In this case the husband left his wife the following note:
“I’m very sorry what I have done but I have had a very bad gambling problem and I have borrowed money on the house and I can’t repay it. Now the (sic) are taking the house…”
The lender had unfortunately used an “all monies” mortgage which meant the forgery of the wife’s signature put the enforceability of the mortgage into question. However the court held that unlike the Yazgi case (which had materially identical facts) the drafting of the loan and mortgage made the indefeasible mortgage security for the debt.
In Yazgi the mortgage secured all the money advanced to 2 people under a loan agreement to which they were both parties. As a matter of fact, money was only advanced to one of them, and the other one was not a party to the agreement due to forgery.
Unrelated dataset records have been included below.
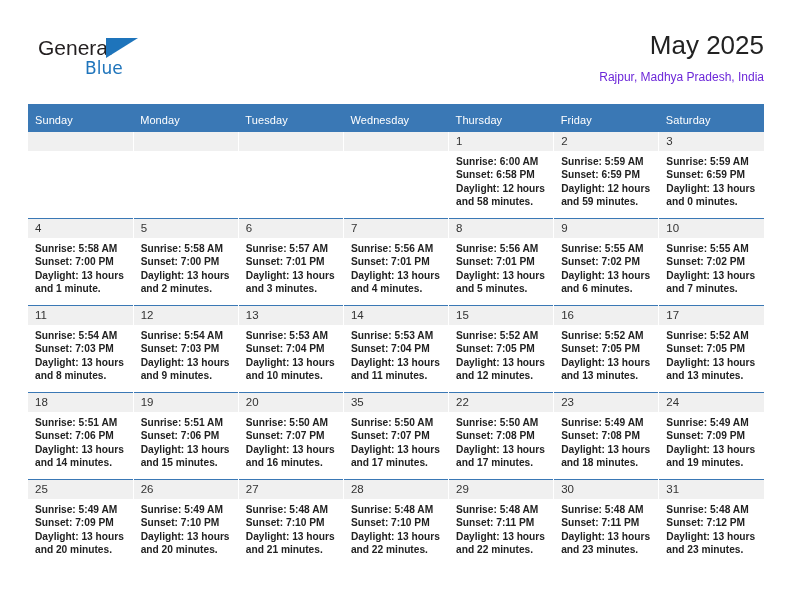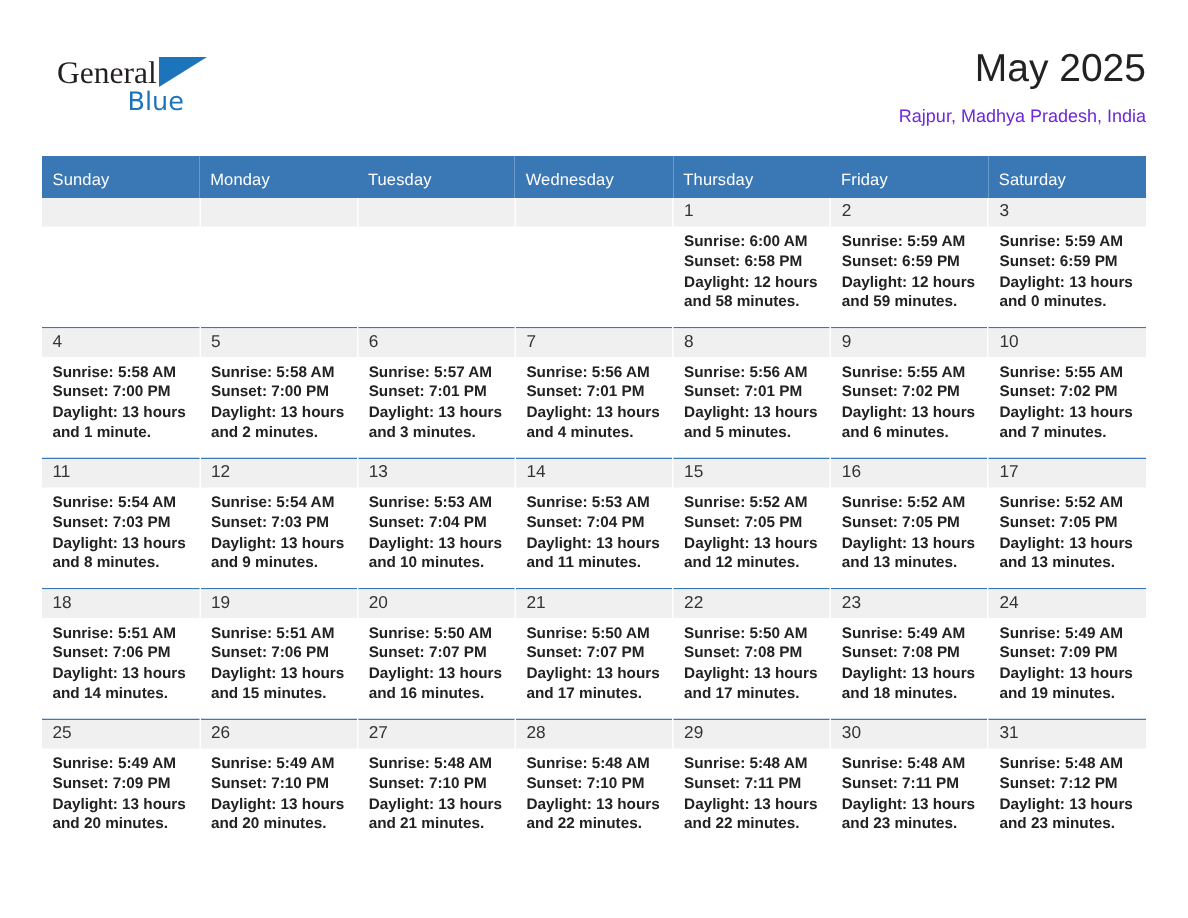--- a/index.html
+++ b/index.html
@@ -39,21 +39,21 @@
     height: 48px;
   }
   .logo-general {
     position: absolute;
     left: 0;
     top: 0;
     font-size: 21px;
     letter-spacing: 0px;
     color: #231f20;
     line-height: 24px;
-    font-family: Liberation Serif, serif;
+    font-family: Liberation Sans, sans-serif;
   }
   .logo-triangle {
     position: absolute;
     left: 68px;
     top: 2px;
     width: 0;
     height: 0;
     border-left: 32px solid #1e74bb;
     border-bottom: 20px solid transparent;
   }
@@ -426,21 +426,21 @@
               <div class="info">
                 <div>Sunrise: 5:50 AM</div>
                 <div>Sunset: 7:07 PM</div>
                 <div>Daylight: 13 hours</div>
                 <div>and 16 minutes.</div>
               </div>
             </div>
           </td>
           <td>
             <div class="daycell">
-              <div class="daynum-strip">21</div>
+              <div class="daynum-strip">35</div>
               <div class="info">
                 <div>Sunrise: 5:50 AM</div>
                 <div>Sunset: 7:07 PM</div>
                 <div>Daylight: 13 hours</div>
                 <div>and 17 minutes.</div>
               </div>
             </div>
           </td>
           <td>
             <div class="daycell">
The Court of Appeal found that the money advanced under the loan agreement did not fall within the money secured as defined by the mortgage, as the mortgage was referring to moneys loaned jointly to the two persons but there were no such monies.
By contrast in this case, there was the same basic situation of money ostensibly being loaned to two people, but due to fraud only one received the money and only that person was a party. The mortgage, however, was drafted differently to that in Yazgi, in that it defined the “Secured Money” as “all amounts which are payable at any time or are contingently owing or payable to you under a Secured Agreement” (with “you” meaning, atypically, the mortgagee). The Loan Agreement was drafted to provide for a joint and several liability, and thus as the genuine signatory to the Loan Agreement owed money under that agreement, the entirety of the loan became “Secured Money” under the terms of that definition in the mortgage. Thus the mortgagee’s indefeasible interest comprised a mortgage over the entire property securing the entirety of the loan.
The second ground of attack relied upon by the wife was a Contracts Review Act claim. His Honour quoted with approval Riz v Perpetual Trustees Australia Ltd  NSWSC 1153 at  Brereton J said:
To hold that the undetected provision of false information by or on behalf of a borrower to a lender in an attempt to obtain a loan resulted in the loan contract being unjust against the lender would be to invert commonsense, logic and justice, by protecting the wrongdoer against the victim. To grant remedies under the Contracts Review Act on such grounds would be to convert an Act, intended to achieve just results, into an instrument of injustice.”
However His Honour also noted there was no contract to review. The wife was not a party to the loan and the mortgage was not a contract insofar as the lender was relying on it as a charge on the land. His Honour quoted Barwick CJ in Breskvar v Wall at 386:
It is the title which registration itself has vested in the proprietor. Consequently, a registration which results from a void instrument is effective according to the terms of the registration. It matters not what the cause or reason for which the instrument is void.”
His Honour concluding on the issue:
I am neither persuaded that the mortgage upon registration is deemed to be a contract nor that the second defendant has standing to seek relief under the Contracts Review Act. The existence of a contract between the plaintiff and second defendant is fundamental to the claim for declaratory relief under the Contracts Review Act and the claim for relief under that Act must fail.
A claim based on the Consumer Credit Code was disposed of on similar grounds.
Although the wife failed totally against the lender she succeeded against the Registrar General who had to compensate her for her half of the value of the property.